** begin TEXT TO READ **
Both events lend themselves to varying interpretations. Some observers say that Obaidullah’s detention is evidence of the Pakistan’s commitment to eliminate the Taliban from its soil. Others read it as showing that the Taliban leaders, despite vehement Pakistani denials, are present in Quetta and directing operations from there. They would argue that the increased security around buildings in Quetta, apparently prompted by fears of retaliatory attacks by Taliban supporters, show that not only are the Taliban present in Quetta but that they are a formidable enough force to make the powerful Pakistani intelligence think twice before taking action against them.

There is some truth in both assertions. Pakistan has come to the belated conclusion that if there is to be a chance for the moderate Taliban to work out some arrangement with Nato forces and the Karzai regime it will only happen when the more militant diehard Taliban have been eliminated or their influence lessened. It is also true, however, that large swathes of Quetta are populated by disaffected Afghans or Afghans engaged in drug and other smuggling for whom keeping Afghanistan unstable is essential and for whom the Taliban leaders are a valuable tool in this. The fact that there are large refugee camps in Quetta’s vicinity – inhabitants from which find employment in Quetta – further exacerbates this problem.

The bombing at Bagram drove home to the Americans and the Nato forces the strength and versatility of the Taliban forces. Bagram’s distance from the Pakistan border also underlined what the Pakistanis have always maintained – the insurgency is largely indigenous and not driven by forces operating from across the border. The question that will now haunt the security forces is whether this was a one-off incident or the reflection of a new Taliban strategy to target the most sensitive American defence installations in Afghanistan.
** end TEXT TO READ **
** begin MATERIAL SHOWN **
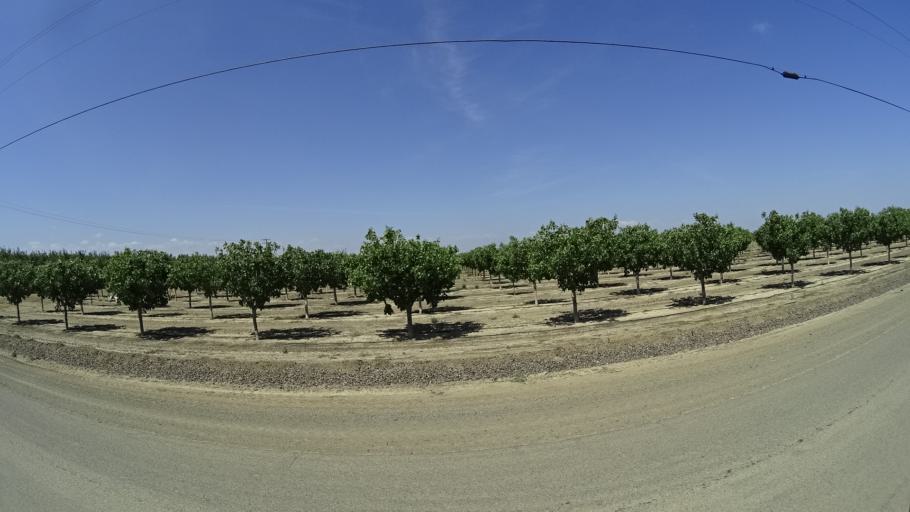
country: US
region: California
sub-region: Kings County
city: Kettleman City
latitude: 36.0946
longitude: -120.0037
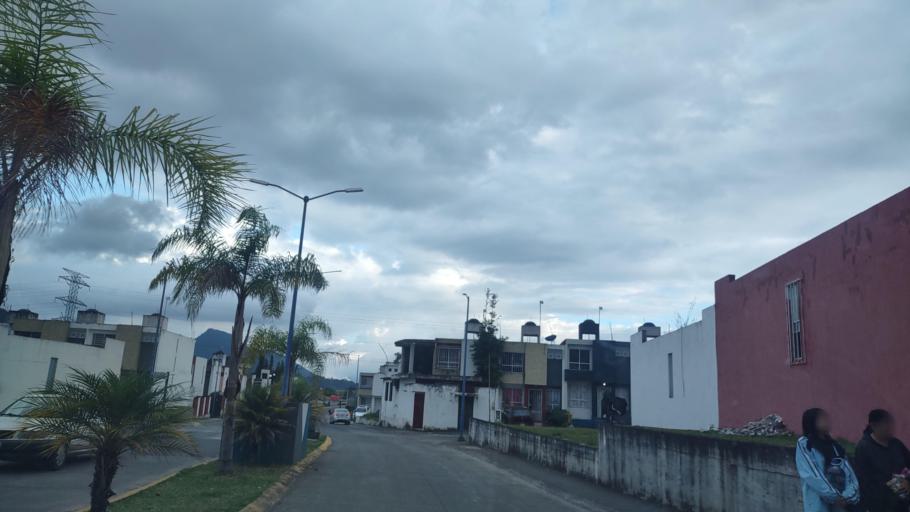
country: MX
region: Veracruz
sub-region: Ixtaczoquitlan
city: Buenavista
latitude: 18.8829
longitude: -97.0596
** end MATERIAL SHOWN **
Copy the passage from the article on the Taliban in Quetta word for word, starting at "The bombing at" and ending at "installations in Afghanistan.".

The bombing at Bagram drove home to the Americans and the Nato forces the strength and versatility of the Taliban forces. Bagram’s distance from the Pakistan border also underlined what the Pakistanis have always maintained – the insurgency is largely indigenous and not driven by forces operating from across the border. The question that will now haunt the security forces is whether this was a one-off incident or the reflection of a new Taliban strategy to target the most sensitive American defence installations in Afghanistan.